**About this task:**
Leave the pictures out and give every entry again exactly.

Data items
Start of Block

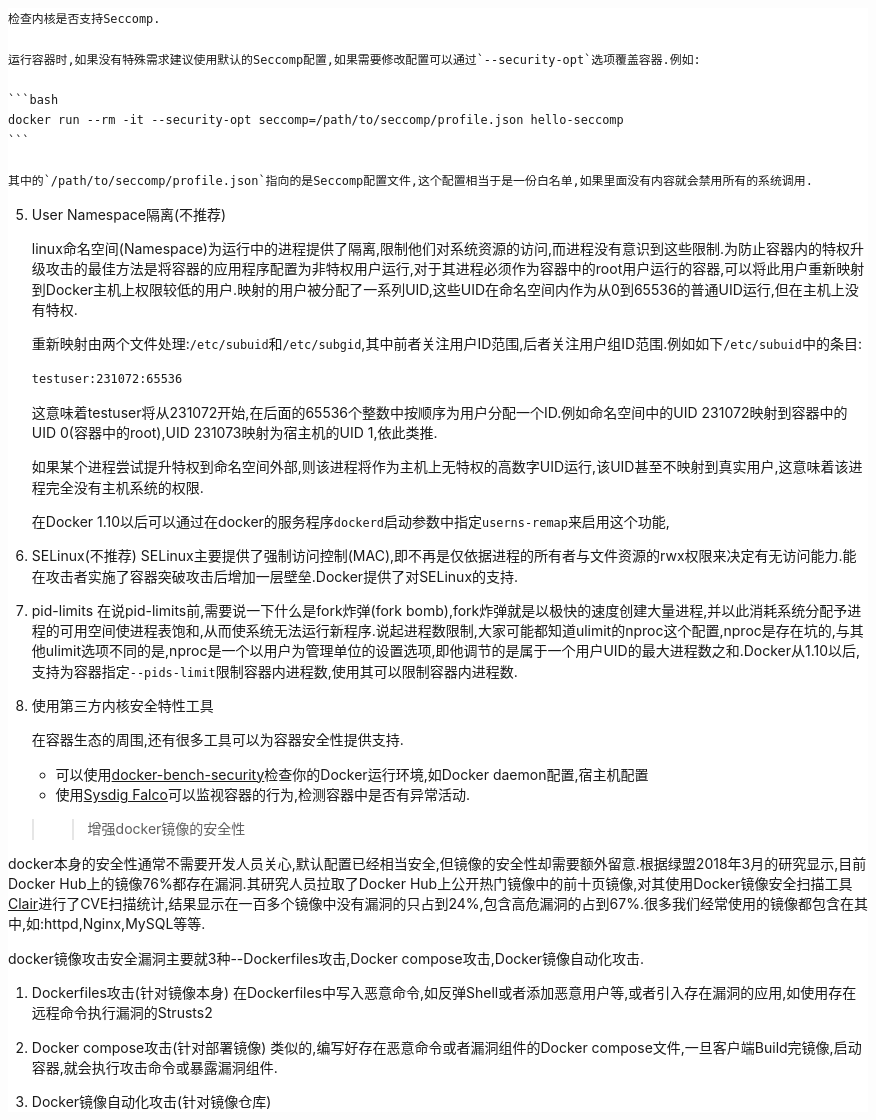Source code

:     检查内核是否支持Seccomp.

    运行容器时,如果没有特殊需求建议使用默认的Seccomp配置,如果需要修改配置可以通过`--security-opt`选项覆盖容器.例如:

    ```bash
    docker run --rm -it --security-opt seccomp=/path/to/seccomp/profile.json hello-seccomp
    ```

    其中的`/path/to/seccomp/profile.json`指向的是Seccomp配置文件,这个配置相当于是一份白名单,如果里面没有内容就会禁用所有的系统调用.

5. User Namespace隔离(不推荐)

    linux命名空间(Namespace)为运行中的进程提供了隔离,限制他们对系统资源的访问,而进程没有意识到这些限制.为防止容器内的特权升级攻击的最佳方法是将容器的应用程序配置为非特权用户运行,对于其进程必须作为容器中的root用户运行的容器,可以将此用户重新映射到Docker主机上权限较低的用户.映射的用户被分配了一系列UID,这些UID在命名空间内作为从0到65536的普通UID运行,但在主机上没有特权.

    重新映射由两个文件处理:`/etc/subuid`和`/etc/subgid`,其中前者关注用户ID范围,后者关注用户组ID范围.例如如下`/etc/subuid`中的条目:

    ```txt
    testuser:231072:65536
    ```

    这意味着testuser将从231072开始,在后面的65536个整数中按顺序为用户分配一个ID.例如命名空间中的UID 231072映射到容器中的UID 0(容器中的root),UID 231073映射为宿主机的UID 1,依此类推.

    如果某个进程尝试提升特权到命名空间外部,则该进程将作为主机上无特权的高数字UID运行,该UID甚至不映射到真实用户,这意味着该进程完全没有主机系统的权限.

    在Docker 1.10以后可以通过在docker的服务程序`dockerd`启动参数中指定`userns-remap`来启用这个功能,

6. SELinux(不推荐)
    SELinux主要提供了强制访问控制(MAC),即不再是仅依据进程的所有者与文件资源的rwx权限来决定有无访问能力.能在攻击者实施了容器突破攻击后增加一层壁垒.Docker提供了对SELinux的支持.

7. pid-limits
    在说pid-limits前,需要说一下什么是fork炸弹(fork bomb),fork炸弹就是以极快的速度创建大量进程,并以此消耗系统分配予进程的可用空间使进程表饱和,从而使系统无法运行新程序.说起进程数限制,大家可能都知道ulimit的nproc这个配置,nproc是存在坑的,与其他ulimit选项不同的是,nproc是一个以用户为管理单位的设置选项,即他调节的是属于一个用户UID的最大进程数之和.Docker从1.10以后,支持为容器指定`--pids-limit`限制容器内进程数,使用其可以限制容器内进程数.

8. 使用第三方内核安全特性工具

    在容器生态的周围,还有很多工具可以为容器安全性提供支持.

    + 可以使用[docker-bench-security](https://github.com/docker/docker-bench-security)检查你的Docker运行环境,如Docker daemon配置,宿主机配置
    + 使用[Sysdig Falco](https://sysdig.com/opensource/falco)可以监视容器的行为,检测容器中是否有异常活动.

>> 增强docker镜像的安全性

docker本身的安全性通常不需要开发人员关心,默认配置已经相当安全,但镜像的安全性却需要额外留意.根据绿盟2018年3月的研究显示,目前Docker Hub上的镜像76%都存在漏洞.其研究人员拉取了Docker Hub上公开热门镜像中的前十页镜像,对其使用Docker镜像安全扫描工具[Clair](https://github.com/quay/clair)进行了CVE扫描统计,结果显示在一百多个镜像中没有漏洞的只占到24%,包含高危漏洞的占到67%.很多我们经常使用的镜像都包含在其中,如:httpd,Nginx,MySQL等等.

docker镜像攻击安全漏洞主要就3种--Dockerfiles攻击,Docker compose攻击,Docker镜像自动化攻击.

1. Dockerfiles攻击(针对镜像本身)
   在Dockerfiles中写入恶意命令,如反弹Shell或者添加恶意用户等,或者引入存在漏洞的应用,如使用存在远程命令执行漏洞的Strusts2

2. Docker compose攻击(针对部署镜像)
   类似的,编写好存在恶意命令或者漏洞组件的Docker compose文件,一旦客户端Build完镜像,启动容器,就会执行攻击命令或暴露漏洞组件.

3. Docker镜像自动化攻击(针对镜像仓库)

End of Block

**Response to the exercise:**
Source code

:     检查内核是否支持Seccomp.

    运行容器时,如果没有特殊需求建议使用默认的Seccomp配置,如果需要修改配置可以通过`--security-opt`选项覆盖容器.例如:

    ```bash
    docker run --rm -it --security-opt seccomp=/path/to/seccomp/profile.json hello-seccomp
    ```

    其中的`/path/to/seccomp/profile.json`指向的是Seccomp配置文件,这个配置相当于是一份白名单,如果里面没有内容就会禁用所有的系统调用.

5. User Namespace隔离(不推荐)

    linux命名空间(Namespace)为运行中的进程提供了隔离,限制他们对系统资源的访问,而进程没有意识到这些限制.为防止容器内的特权升级攻击的最佳方法是将容器的应用程序配置为非特权用户运行,对于其进程必须作为容器中的root用户运行的容器,可以将此用户重新映射到Docker主机上权限较低的用户.映射的用户被分配了一系列UID,这些UID在命名空间内作为从0到65536的普通UID运行,但在主机上没有特权.

    重新映射由两个文件处理:`/etc/subuid`和`/etc/subgid`,其中前者关注用户ID范围,后者关注用户组ID范围.例如如下`/etc/subuid`中的条目:

    ```txt
    testuser:231072:65536
    ```

    这意味着testuser将从231072开始,在后面的65536个整数中按顺序为用户分配一个ID.例如命名空间中的UID 231072映射到容器中的UID 0(容器中的root),UID 231073映射为宿主机的UID 1,依此类推.

    如果某个进程尝试提升特权到命名空间外部,则该进程将作为主机上无特权的高数字UID运行,该UID甚至不映射到真实用户,这意味着该进程完全没有主机系统的权限.

    在Docker 1.10以后可以通过在docker的服务程序`dockerd`启动参数中指定`userns-remap`来启用这个功能,

6. SELinux(不推荐)
    SELinux主要提供了强制访问控制(MAC),即不再是仅依据进程的所有者与文件资源的rwx权限来决定有无访问能力.能在攻击者实施了容器突破攻击后增加一层壁垒.Docker提供了对SELinux的支持.

7. pid-limits
    在说pid-limits前,需要说一下什么是fork炸弹(fork bomb),fork炸弹就是以极快的速度创建大量进程,并以此消耗系统分配予进程的可用空间使进程表饱和,从而使系统无法运行新程序.说起进程数限制,大家可能都知道ulimit的nproc这个配置,nproc是存在坑的,与其他ulimit选项不同的是,nproc是一个以用户为管理单位的设置选项,即他调节的是属于一个用户UID的最大进程数之和.Docker从1.10以后,支持为容器指定`--pids-limit`限制容器内进程数,使用其可以限制容器内进程数.

8. 使用第三方内核安全特性工具

    在容器生态的周围,还有很多工具可以为容器安全性提供支持.

    + 可以使用[docker-bench-security](https://github.com/docker/docker-bench-security)检查你的Docker运行环境,如Docker daemon配置,宿主机配置
    + 使用[Sysdig Falco](https://sysdig.com/opensource/falco)可以监视容器的行为,检测容器中是否有异常活动.

>> 增强docker镜像的安全性

docker本身的安全性通常不需要开发人员关心,默认配置已经相当安全,但镜像的安全性却需要额外留意.根据绿盟2018年3月的研究显示,目前Docker Hub上的镜像76%都存在漏洞.其研究人员拉取了Docker Hub上公开热门镜像中的前十页镜像,对其使用Docker镜像安全扫描工具[Clair](https://github.com/quay/clair)进行了CVE扫描统计,结果显示在一百多个镜像中没有漏洞的只占到24%,包含高危漏洞的占到67%.很多我们经常使用的镜像都包含在其中,如:httpd,Nginx,MySQL等等.

docker镜像攻击安全漏洞主要就3种--Dockerfiles攻击,Docker compose攻击,Docker镜像自动化攻击.

1. Dockerfiles攻击(针对镜像本身)
   在Dockerfiles中写入恶意命令,如反弹Shell或者添加恶意用户等,或者引入存在漏洞的应用,如使用存在远程命令执行漏洞的Strusts2

2. Docker compose攻击(针对部署镜像)
   类似的,编写好存在恶意命令或者漏洞组件的Docker compose文件,一旦客户端Build完镜像,启动容器,就会执行攻击命令或暴露漏洞组件.

3. Docker镜像自动化攻击(针对镜像仓库)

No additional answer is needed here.